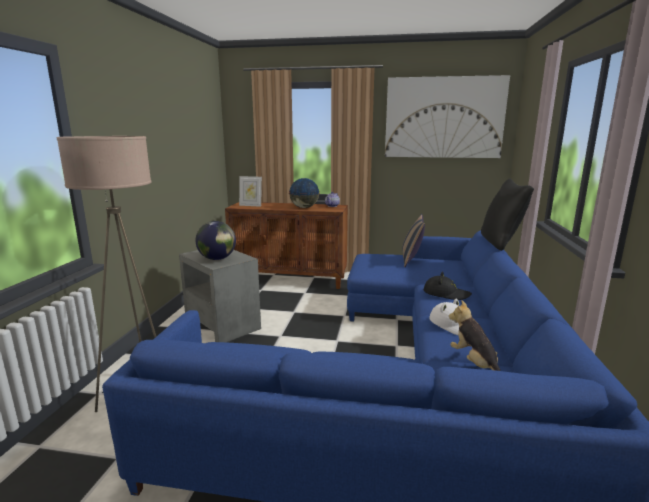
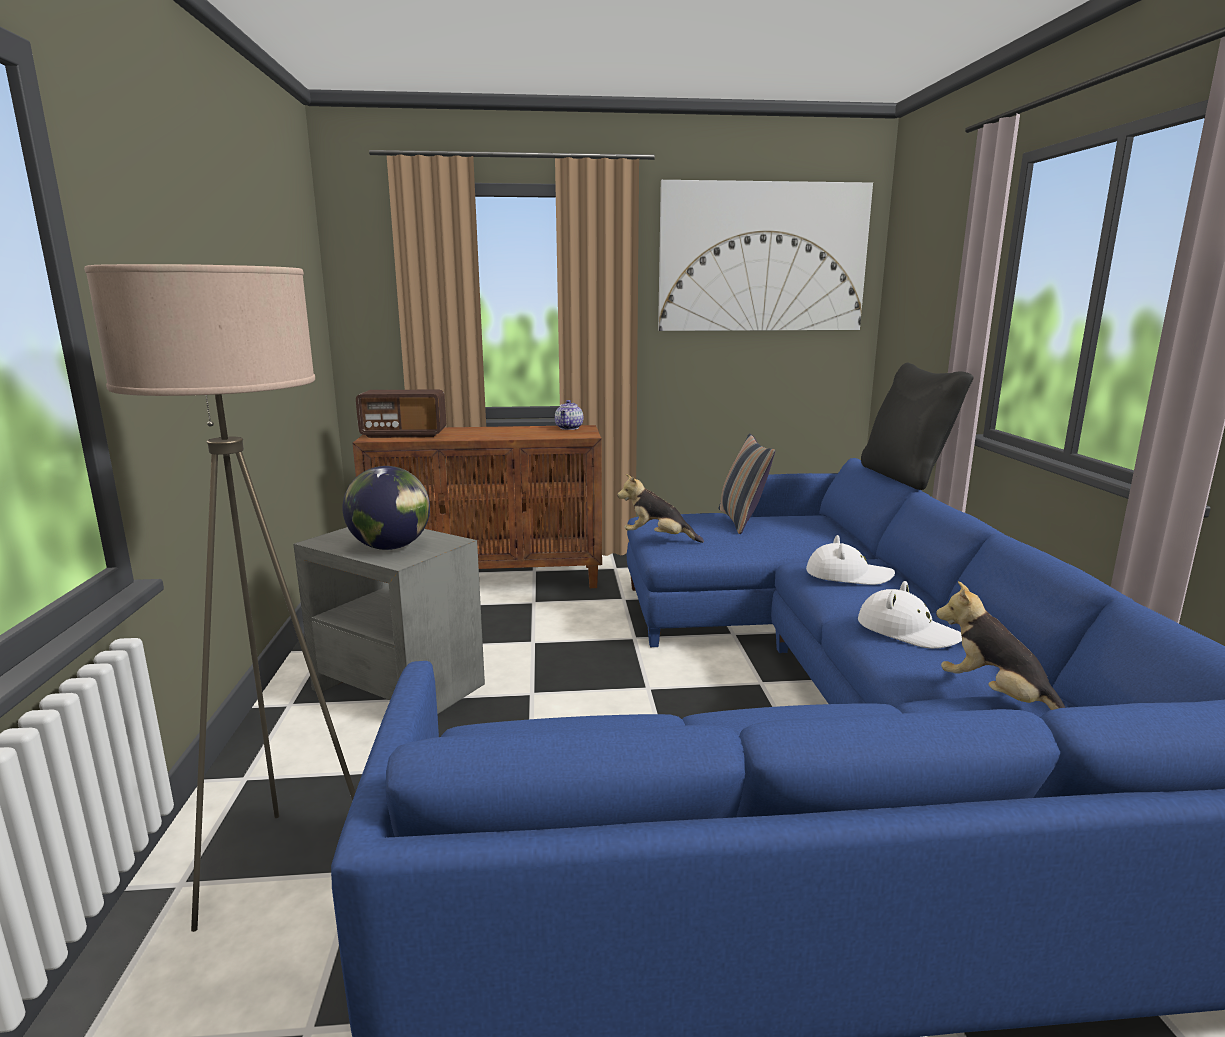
camera: 15 degrees left, 0 degrees up
picture frame [239,176,262,207] -> radio [356,390,446,438]
globe [289,178,320,208] -> none
black hat [424,272,472,300] -> white hat [806,535,895,585]
none -> plush toy [617,474,704,543]

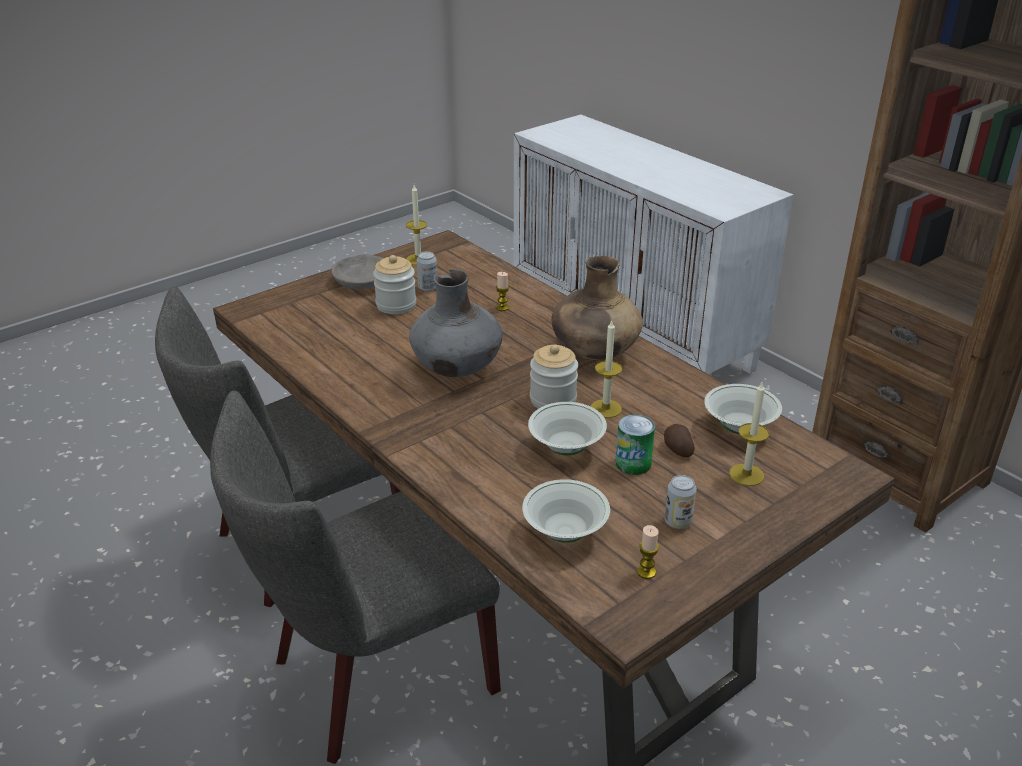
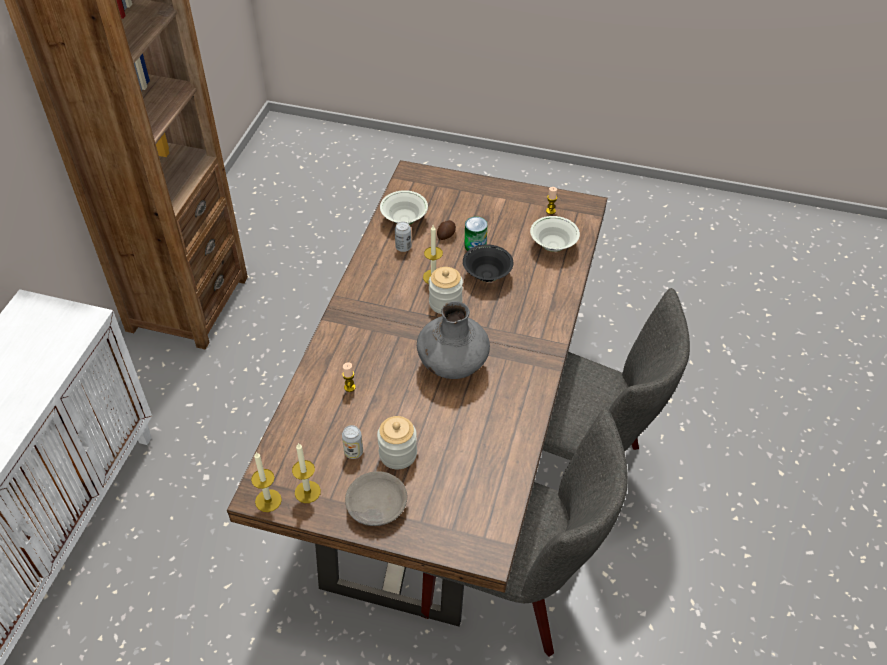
camera: 125 degrees left, 15 degrees up
white bowl [528,402,607,455] -> black bowl [463,244,513,282]
brown vase [551,256,643,360] -> none
can [665,475,697,529] -> can moved to [395,221,411,252]
candle [729,382,769,486] -> candle moved to [251,452,282,512]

■ ■ ■ ■

A verbatim copy of the lines from the one with "can [665,475,697,529] ->" to the end of the listing is the whole answer.

*Response*.
can [665,475,697,529] -> can moved to [395,221,411,252]
candle [729,382,769,486] -> candle moved to [251,452,282,512]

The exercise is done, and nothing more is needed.